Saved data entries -
################

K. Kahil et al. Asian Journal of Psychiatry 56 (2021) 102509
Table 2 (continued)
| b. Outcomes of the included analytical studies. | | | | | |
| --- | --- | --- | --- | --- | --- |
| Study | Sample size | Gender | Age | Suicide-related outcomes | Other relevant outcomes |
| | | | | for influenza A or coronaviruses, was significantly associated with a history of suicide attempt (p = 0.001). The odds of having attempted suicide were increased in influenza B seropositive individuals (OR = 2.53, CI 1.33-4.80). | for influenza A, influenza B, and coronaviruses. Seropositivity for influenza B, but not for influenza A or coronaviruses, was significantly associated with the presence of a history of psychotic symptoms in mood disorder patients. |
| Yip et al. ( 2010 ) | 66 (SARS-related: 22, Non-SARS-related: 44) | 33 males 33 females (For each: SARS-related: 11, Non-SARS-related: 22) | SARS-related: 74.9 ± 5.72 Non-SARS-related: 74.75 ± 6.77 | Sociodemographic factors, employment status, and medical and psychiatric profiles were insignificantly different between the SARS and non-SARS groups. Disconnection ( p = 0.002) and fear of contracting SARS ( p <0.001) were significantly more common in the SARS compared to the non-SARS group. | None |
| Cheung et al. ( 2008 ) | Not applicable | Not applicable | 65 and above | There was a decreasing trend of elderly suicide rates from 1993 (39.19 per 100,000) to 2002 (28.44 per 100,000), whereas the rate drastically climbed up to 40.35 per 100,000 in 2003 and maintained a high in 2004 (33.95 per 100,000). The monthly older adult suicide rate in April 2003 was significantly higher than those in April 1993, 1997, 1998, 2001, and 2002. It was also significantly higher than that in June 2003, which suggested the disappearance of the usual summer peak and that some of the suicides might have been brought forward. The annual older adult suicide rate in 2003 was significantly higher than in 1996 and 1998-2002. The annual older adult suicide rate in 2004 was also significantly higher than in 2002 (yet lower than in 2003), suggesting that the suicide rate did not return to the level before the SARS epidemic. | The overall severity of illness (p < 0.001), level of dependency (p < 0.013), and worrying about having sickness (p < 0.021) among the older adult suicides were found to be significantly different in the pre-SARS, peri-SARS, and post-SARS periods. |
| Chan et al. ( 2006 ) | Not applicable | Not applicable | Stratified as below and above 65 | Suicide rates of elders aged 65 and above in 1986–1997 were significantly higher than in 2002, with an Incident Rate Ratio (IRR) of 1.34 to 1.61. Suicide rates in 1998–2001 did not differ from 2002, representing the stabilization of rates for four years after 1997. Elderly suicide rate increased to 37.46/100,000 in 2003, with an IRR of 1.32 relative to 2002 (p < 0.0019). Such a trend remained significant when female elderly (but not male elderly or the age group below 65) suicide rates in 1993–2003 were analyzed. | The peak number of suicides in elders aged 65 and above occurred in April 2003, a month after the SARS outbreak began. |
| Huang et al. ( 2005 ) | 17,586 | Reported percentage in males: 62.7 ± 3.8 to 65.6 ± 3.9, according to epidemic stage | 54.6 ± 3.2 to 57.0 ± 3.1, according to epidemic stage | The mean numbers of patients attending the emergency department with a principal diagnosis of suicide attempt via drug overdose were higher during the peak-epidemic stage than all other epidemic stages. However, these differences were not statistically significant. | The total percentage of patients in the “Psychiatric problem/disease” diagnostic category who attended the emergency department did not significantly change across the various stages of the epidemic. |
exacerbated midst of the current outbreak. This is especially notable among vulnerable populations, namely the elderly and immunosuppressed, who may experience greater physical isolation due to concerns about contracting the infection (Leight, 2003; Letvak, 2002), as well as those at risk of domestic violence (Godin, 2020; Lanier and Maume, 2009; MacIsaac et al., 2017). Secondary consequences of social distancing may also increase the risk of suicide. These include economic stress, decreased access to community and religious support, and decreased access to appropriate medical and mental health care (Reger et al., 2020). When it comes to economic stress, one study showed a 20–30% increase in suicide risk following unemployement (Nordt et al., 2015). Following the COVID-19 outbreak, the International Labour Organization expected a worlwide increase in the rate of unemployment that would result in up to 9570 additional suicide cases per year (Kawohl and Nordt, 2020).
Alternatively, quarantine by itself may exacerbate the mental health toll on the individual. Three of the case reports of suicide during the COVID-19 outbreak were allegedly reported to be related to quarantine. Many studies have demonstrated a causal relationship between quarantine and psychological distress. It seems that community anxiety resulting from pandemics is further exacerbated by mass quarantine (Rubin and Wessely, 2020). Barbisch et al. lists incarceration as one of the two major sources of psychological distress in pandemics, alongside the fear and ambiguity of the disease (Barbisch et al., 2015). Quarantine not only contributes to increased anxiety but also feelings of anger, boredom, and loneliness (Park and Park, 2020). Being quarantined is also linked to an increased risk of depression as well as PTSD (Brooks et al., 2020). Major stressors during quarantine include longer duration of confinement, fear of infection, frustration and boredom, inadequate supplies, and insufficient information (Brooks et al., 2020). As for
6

################

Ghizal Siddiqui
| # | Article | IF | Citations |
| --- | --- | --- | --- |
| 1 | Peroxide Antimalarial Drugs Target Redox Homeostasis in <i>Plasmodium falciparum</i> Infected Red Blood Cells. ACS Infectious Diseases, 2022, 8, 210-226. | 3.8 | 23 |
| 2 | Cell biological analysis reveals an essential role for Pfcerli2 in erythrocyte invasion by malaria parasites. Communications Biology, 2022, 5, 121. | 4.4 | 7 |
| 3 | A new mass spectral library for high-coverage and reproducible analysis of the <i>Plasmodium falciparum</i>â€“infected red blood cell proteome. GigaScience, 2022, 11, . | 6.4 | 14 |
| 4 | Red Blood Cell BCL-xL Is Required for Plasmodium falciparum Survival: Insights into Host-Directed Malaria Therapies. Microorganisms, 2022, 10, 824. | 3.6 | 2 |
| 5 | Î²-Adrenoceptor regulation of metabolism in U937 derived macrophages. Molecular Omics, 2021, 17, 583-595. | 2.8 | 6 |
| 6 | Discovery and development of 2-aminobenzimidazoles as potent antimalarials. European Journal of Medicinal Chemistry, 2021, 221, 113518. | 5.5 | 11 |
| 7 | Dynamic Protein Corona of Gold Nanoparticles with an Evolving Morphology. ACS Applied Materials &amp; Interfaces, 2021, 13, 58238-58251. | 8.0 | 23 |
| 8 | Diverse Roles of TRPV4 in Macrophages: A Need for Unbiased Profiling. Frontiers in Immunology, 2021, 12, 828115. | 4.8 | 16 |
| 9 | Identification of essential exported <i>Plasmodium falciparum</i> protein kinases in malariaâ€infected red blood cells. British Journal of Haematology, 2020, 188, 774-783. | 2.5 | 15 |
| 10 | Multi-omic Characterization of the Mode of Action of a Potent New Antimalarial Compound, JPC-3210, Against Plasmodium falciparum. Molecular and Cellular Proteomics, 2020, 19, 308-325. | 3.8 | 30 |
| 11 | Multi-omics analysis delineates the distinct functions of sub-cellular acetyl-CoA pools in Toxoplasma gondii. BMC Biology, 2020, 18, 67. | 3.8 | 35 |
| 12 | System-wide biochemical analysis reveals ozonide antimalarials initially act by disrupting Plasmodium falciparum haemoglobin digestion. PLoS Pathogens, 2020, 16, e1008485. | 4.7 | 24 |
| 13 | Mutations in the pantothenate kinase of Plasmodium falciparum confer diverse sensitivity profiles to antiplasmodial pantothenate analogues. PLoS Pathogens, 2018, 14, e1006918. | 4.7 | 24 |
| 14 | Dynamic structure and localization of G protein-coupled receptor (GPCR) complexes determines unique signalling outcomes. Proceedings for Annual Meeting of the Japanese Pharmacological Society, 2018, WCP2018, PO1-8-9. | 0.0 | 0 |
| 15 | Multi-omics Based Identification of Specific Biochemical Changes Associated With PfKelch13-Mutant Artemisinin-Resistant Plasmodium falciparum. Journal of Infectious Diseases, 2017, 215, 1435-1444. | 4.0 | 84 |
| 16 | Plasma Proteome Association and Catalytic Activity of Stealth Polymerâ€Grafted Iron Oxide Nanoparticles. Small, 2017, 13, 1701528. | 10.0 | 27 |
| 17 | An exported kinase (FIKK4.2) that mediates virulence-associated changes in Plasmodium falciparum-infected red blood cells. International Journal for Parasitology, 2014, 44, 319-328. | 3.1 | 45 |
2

################

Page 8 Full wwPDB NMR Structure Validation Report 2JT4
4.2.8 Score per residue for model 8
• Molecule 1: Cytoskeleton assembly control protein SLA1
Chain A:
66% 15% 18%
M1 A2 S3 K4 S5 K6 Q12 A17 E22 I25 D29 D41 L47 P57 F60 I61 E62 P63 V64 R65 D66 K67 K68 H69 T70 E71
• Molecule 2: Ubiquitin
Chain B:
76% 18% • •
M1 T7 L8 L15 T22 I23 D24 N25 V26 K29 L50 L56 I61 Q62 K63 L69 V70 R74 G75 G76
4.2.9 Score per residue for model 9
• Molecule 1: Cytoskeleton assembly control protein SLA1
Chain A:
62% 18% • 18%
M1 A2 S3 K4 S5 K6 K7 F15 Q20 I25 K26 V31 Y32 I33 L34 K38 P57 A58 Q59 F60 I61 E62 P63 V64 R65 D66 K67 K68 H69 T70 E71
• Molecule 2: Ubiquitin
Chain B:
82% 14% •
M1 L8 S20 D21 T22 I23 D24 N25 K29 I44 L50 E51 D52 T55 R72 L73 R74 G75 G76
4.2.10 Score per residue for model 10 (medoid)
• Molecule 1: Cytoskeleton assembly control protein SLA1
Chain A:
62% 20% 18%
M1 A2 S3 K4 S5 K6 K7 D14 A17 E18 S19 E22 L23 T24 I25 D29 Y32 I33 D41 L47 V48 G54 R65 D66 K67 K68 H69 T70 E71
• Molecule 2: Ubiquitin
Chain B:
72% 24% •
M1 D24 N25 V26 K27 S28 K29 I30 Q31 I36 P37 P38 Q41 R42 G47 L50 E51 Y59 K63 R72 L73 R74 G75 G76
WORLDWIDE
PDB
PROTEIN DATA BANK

################

WHAT TO WORK ON -
Return all lines in the data that include the word "Dynamic".

WRITTEN RESPONSE -
| 7 | Dynamic Protein Corona of Gold Nanoparticles with an Evolving Morphology. ACS Applied Materials &amp; Interfaces, 2021, 13, 58238-58251. | 8.0 | 23 |
| 14 | Dynamic structure and localization of G protein-coupled receptor (GPCR) complexes determines unique signalling outcomes. Proceedings for Annual Meeting of the Japanese Pharmacological Society, 2018, WCP2018, PO1-8-9. | 0.0 | 0 |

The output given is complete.